Adaptive Action: Resolving Conflict and Honoring Difference

Adaptive Action Creating the Next MomentMary's blog post about generative engagement is a great starting place for this reflection about conflict at all levels of an organization or community. This week's survey invited responses to three items: 

  1. Describe an intractable conflict - local, national, or global.
  2. What keeps the conflict going?
  3. What can you do/do you do to help those around you deal with the inevitable conflicts that arise when people live, work, or play together?

We find that people are concerned about conflict at all scales of their lives. They often believe that the conflict, itself, keeps people engaged--talking about the differences that divide them, positioning the differences, trying to eliminate the differences. This continuous and self-destructive engagement exacerbates both the instances of conflict and power of the conflict. Many people have come to the conclusion that conflict, as a pattern, leaves us helpless unless we can figure out how to eliminate the differences that divide us.

HSD, on the other hand, offers an alternative position that the differences that divide us are vital to the full functioning of human systems. Glenda Eoyang, in her dissertation, found that difference in the system is one of the necessary conditions for shaping a pattern. No difference? No patterns. So the answer to intractable conflict is not to eliminate difference--that's impossible. Instead, the answer lies in learning to negotiate those differences that have the greatest impact.

How can a leader in any system--an organization, family, community, agency, government--help navigate any diversity that threatens to swamp efforts to move forward?
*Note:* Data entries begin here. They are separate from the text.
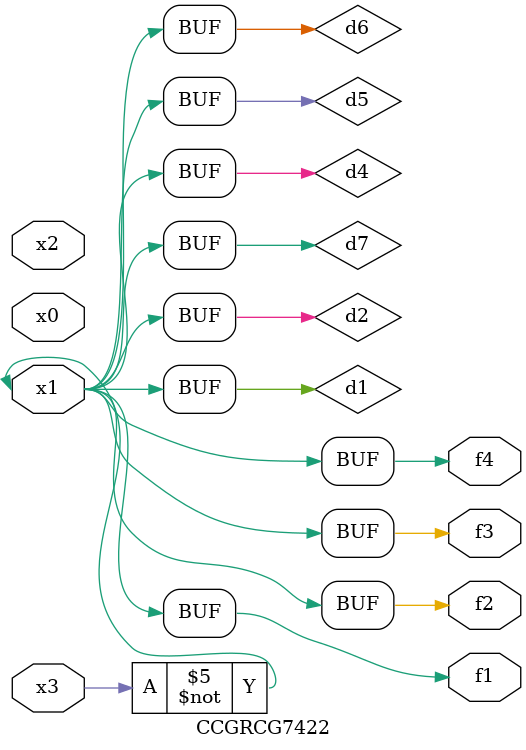
<source format=v>
module CCGRCG7422(
	input x0, x1, x2, x3,
	output f1, f2, f3, f4
);

	wire d1, d2, d3, d4, d5, d6, d7;

	not (d1, x3);
	buf (d2, x1);
	xnor (d3, d1, d2);
	nor (d4, d1);
	buf (d5, d1, d2);
	buf (d6, d4, d5);
	nand (d7, d4);
	assign f1 = d6;
	assign f2 = d7;
	assign f3 = d6;
	assign f4 = d6;
endmodule

</source>
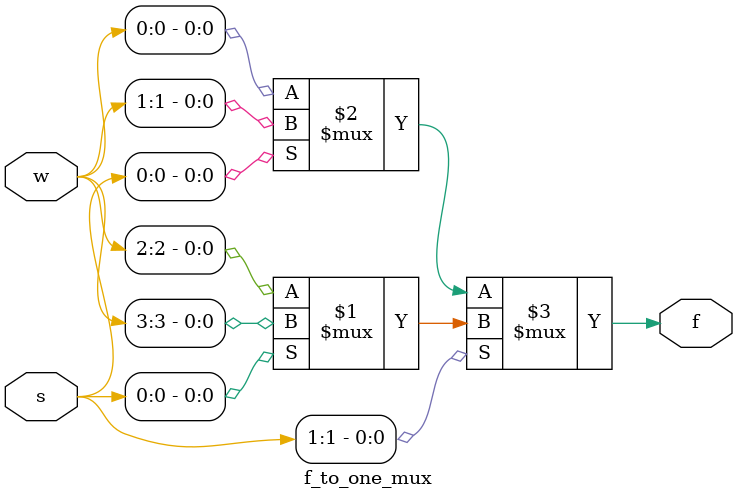
<source format=v>
module caller(a,b,c,d,f);
input a,b,c,d;
output f;
f_to_one_mux m0({1'b0,1'b0,d,c|(~d)},{a,b},f);
endmodule
module f_to_one_mux(w,s,f);
input [3:0]w;
input [1:0]s;
output f;
assign f=s[1]?s[0]?w[3]:w[2]:s[0]?w[1]:w[0];
endmodule
</source>
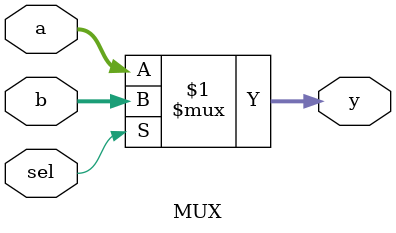
<source format=v>
module MUX(
    input wire [31:0] a,    // Entrada 1
    input wire [31:0] b,    // Entrada 2
    input wire sel,         // Señal de selección
    output wire [31:0] y    // Salida
);

    assign y = (sel) ? b : a;

endmodule

</source>
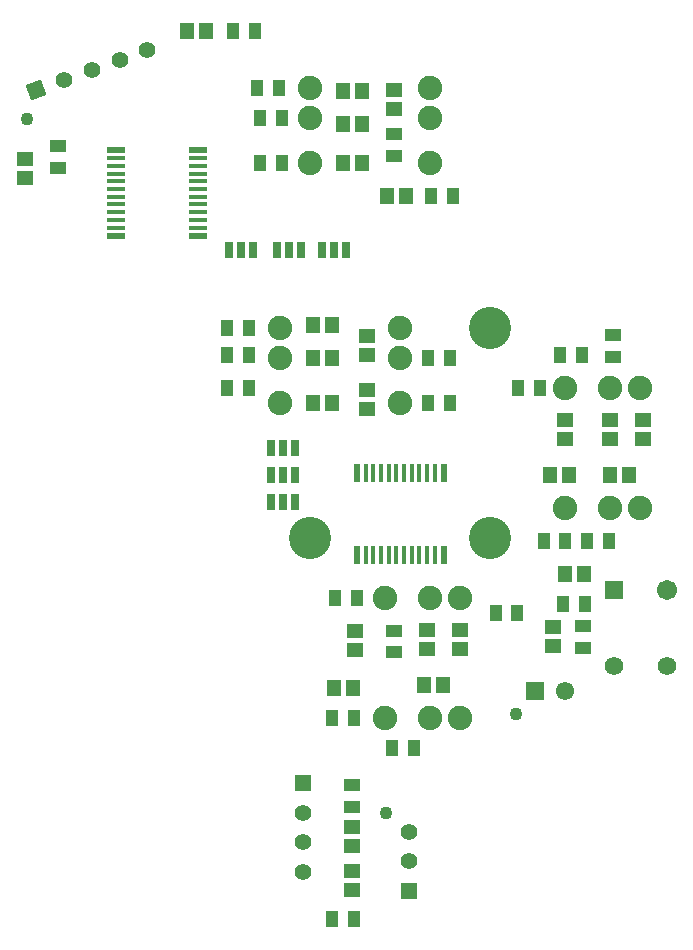
<source format=gbr>
%FSTAX23Y23*%
%MOMM*%
%SFA1B1*%

%IPPOS*%
%AMD23*
4,1,4,0.894080,-0.416560,0.416560,0.894080,-0.894080,0.416560,-0.416560,-0.894080,0.894080,-0.416560,0.0*
%
%ADD10R,0.599999X1.599997*%
%ADD11R,0.399999X1.599997*%
%ADD13R,1.599997X0.599999*%
%ADD14R,1.599997X0.399999*%
%ADD15R,1.456197X1.304637*%
%ADD17R,1.304637X1.456197*%
%ADD21C,1.099998*%
%ADD22C,1.399997*%
G04~CAMADD=23~10~0.0~551.2~0.0~0.0~0.0~0.0~0~0.0~0.0~0.0~0.0~0~0.0~0.0~0.0~0.0~0~0.0~0.0~0.0~290.0~551.2~0.0*
%ADD23D23*%
%ADD24R,1.399997X1.399997*%
%ADD28C,1.549997*%
%ADD29R,1.549997X1.549997*%
%ADD34R,0.710999X1.345997*%
%ADD35R,1.075998X1.425997*%
%ADD36R,1.425997X1.075998*%
%ADD37C,2.075996*%
%ADD38C,3.575993*%
%ADD39R,1.575997X1.575997*%
%ADD40C,1.575997*%
%ADD41C,1.703197*%
%LNthrottlerlidpcb_soldermask_top-1*%
%LPD*%
G54D10*
X-23994Y06151D03*
X-16644D03*
Y13151D03*
X-23994D03*
G54D11*
X-23244Y06151D03*
X-22594D03*
X-21944D03*
X-21294D03*
X-20644D03*
X-19994D03*
X-19344D03*
X-18694D03*
X-18044D03*
X-17394D03*
Y13151D03*
X-18044D03*
X-18694D03*
X-19344D03*
X-19994D03*
X-20644D03*
X-21294D03*
X-21944D03*
X-22594D03*
X-23244D03*
G54D13*
X-44393Y33154D03*
Y40504D03*
X-37393D03*
Y33154D03*
G54D14*
X-44393Y33904D03*
Y34554D03*
Y35204D03*
Y35854D03*
Y36504D03*
Y37154D03*
Y37804D03*
Y38454D03*
Y39104D03*
Y39754D03*
X-37393D03*
Y39104D03*
Y38454D03*
Y37804D03*
Y37154D03*
Y36504D03*
Y35854D03*
Y35204D03*
Y34554D03*
Y33904D03*
G54D15*
X-2413Y-01865D03*
Y-00254D03*
X00254Y15958D03*
Y17569D03*
X-0254Y15958D03*
Y17569D03*
X-0635Y15958D03*
Y17569D03*
X-18034Y-01821D03*
Y-0021D03*
X-1524Y-01821D03*
Y-0021D03*
X-24384Y-20574D03*
Y-22185D03*
X-20828Y45509D03*
Y43898D03*
X-24384Y-18498D03*
Y-16886D03*
X-5207Y38056D03*
Y39667D03*
X-07366Y00043D03*
Y-01567D03*
X-23114Y20109D03*
Y18498D03*
Y24681D03*
Y2307D03*
G54D17*
X-07663Y12954D03*
X-06052D03*
X-00972D03*
X-02583D03*
X-23578Y3937D03*
X-25189D03*
X-25951Y-0508D03*
X-2434D03*
X-23578Y42672D03*
X-25189D03*
X-1672Y-04826D03*
X-18331D03*
X-23578Y45466D03*
X-25189D03*
X-38354Y50546D03*
X-36742D03*
X-21423Y36576D03*
X-19812D03*
X-26074Y1905D03*
X-27686D03*
X-04782Y04572D03*
X-06393D03*
X-26118Y2286D03*
X-27729D03*
X-26118Y25654D03*
X-27729D03*
G54D21*
X-51925Y43092D03*
X-21557Y-15671D03*
X-10469Y-07316D03*
G54D22*
X-41709Y48939D03*
X-44058Y48084D03*
X-46407Y47229D03*
X-48756Y46374D03*
X-19558Y-19771D03*
Y-17272D03*
X-28557Y-15653D03*
Y-18153D03*
Y-20653D03*
G54D23*
X-51106Y45519D03*
G54D24*
X-19558Y-22271D03*
X-28557Y-13153D03*
G54D28*
X-06369Y-05316D03*
G54D29*
X-08869Y-05316D03*
G54D34*
X-2921Y1524D03*
X-30226D03*
X-31242D03*
X-2921Y12954D03*
X-30226D03*
X-31242D03*
X-2921Y10668D03*
X-30226D03*
X-31242D03*
X-32766Y32004D03*
X-33782D03*
X-34798D03*
X-28702D03*
X-29718D03*
X-30734D03*
X-24892D03*
X-25908D03*
X-26924D03*
G54D35*
X-25791Y0254D03*
X-23991D03*
X-08149Y07366D03*
X-0635D03*
X-04455D03*
X-02655D03*
X-06741Y23114D03*
X-04941D03*
X-10297Y2032D03*
X-08497D03*
X-10391Y0127D03*
X-12192D03*
X-32141Y3937D03*
X-30341D03*
X-26045Y-0762D03*
X-24245D03*
X-32141Y4318D03*
X-30341D03*
X-20965Y-1016D03*
X-19165D03*
X-32395Y4572D03*
X-30595D03*
X-32627Y50546D03*
X-34427D03*
X-15863Y36576D03*
X-17663D03*
X-26045Y-24638D03*
X-24245D03*
X-34935Y2032D03*
X-33135D03*
X-04687Y02032D03*
X-06487D03*
X-34935Y23114D03*
X-33135D03*
X-34935Y254D03*
X-33135D03*
X-16117Y1905D03*
X-17917D03*
X-16117Y2286D03*
X-17917D03*
G54D36*
X-20828Y-02032D03*
Y-00231D03*
X-02286Y24775D03*
Y22975D03*
X-20828Y39993D03*
Y41793D03*
X-24384Y-13323D03*
Y-15123D03*
X-49276Y38977D03*
Y40777D03*
X-04826Y00137D03*
Y-01661D03*
G54D37*
X-2794Y4572D03*
Y4318D03*
X-1778Y3937D03*
Y4318D03*
Y4572D03*
X-2794Y3937D03*
X-3048Y254D03*
Y2286D03*
X-2032Y1905D03*
Y2286D03*
Y254D03*
X-3048Y1905D03*
X-0635Y2032D03*
X0Y1016D03*
X-0254D03*
X-0635D03*
X-0254Y2032D03*
X0D03*
X-2159Y0254D03*
X-1524Y-0762D03*
X-1778D03*
X-2159D03*
X-1778Y0254D03*
X-1524D03*
G54D38*
X-2794Y0762D03*
X-127D03*
Y254D03*
G54D39*
X-02249Y03249D03*
G54D40*
X-02249Y-03249D03*
X02249D03*
G54D41*
X02249Y03249D03*
M02*
</source>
HSD offers a number of models that help us undertand the differences that make a difference in a system.

  • The Decision Map reminds us to consider how our decisions are influenced by the world view of the decision makers, by the rules and regulations that are followed by the decision makers, and the evidence or reality the decision makers consider in their decisions.
  • Conflict Circles help us unbraid the facts and details of an event from the stories we tell ourselves about that event. Often it is our respective stories, rather than the event itself, that cause great conflict in a system. 
  • Generative Engagement, as Mary described it in her recent post, helps us frame the underlying dynamics or conditions that shape the patterns of conflict in our systems.
  • Difference Matrix helps us understand how difference can express itself in the exchanges in a system.
  • Other models are available on the HSD Wiki to help people think about the process and substance of conflict in a system.

Using any of these models/methods, leaders can use Adaptive Action to resolve conflict. Working through the three questions of Adaptive Action gives individuals and groups at all levels of a system greater understanding about the difference that is inevitable in their system.

What? 

    • What patterns do I see in how people respond to differences in the system?
    • What differences are more important than others? 
    • What impact--productive or destructive--do these patterns have in the system?
    • What, if any, are the patterns of difference between what people say and what they do? 
    • What are the patterns of difference between how people express themselves or tell stories of or about the system?
    • What has changed in time, relative to how people deal with or perceive difference?
    • What are the gaps in my observations that I need to fil?

    So what?

    • So what is the difference between what I/we see and what I/we want?
    • So what do I see that fits in this time and place? What does not fit? For me? For us?
    • So what actions, perspectives, beliefs, traditions got us to this place?
    • So what might lead us out of this situation?
    • So what is constraining how we deal with differences?
    • So what are the boundaries, diferences, and exchanges that could or would make the greatest difference?
    • So what options for action are likely to help us move forward.

    Now what?

    • Now what actions can I/we take in this situation?
    • Now what individuals or groups should be involved in the steps to resolve this?
    • Now what expectations do we set about how we want the system to change?
    • Now what might happen that we are not expecting--both positive and not?
    • Now what will we watch for to know that we are succeeding? That we are not succeeding as we would like?
    • Now what needs to be communicated to others and how?

    In working with many individuals, groups, and communities in conflict, we have learned  that when individuals and groups embrace difference, they are better able to find ways to shape rich and powerful patterns of interactions, decision making, and behavior. Rather than wasting individual and system energy on maintaining and fueling the conflict, these approaches to holding and exploring the differences help set a path of courageous and wise action that builds adaptive capacity at all levels of the system.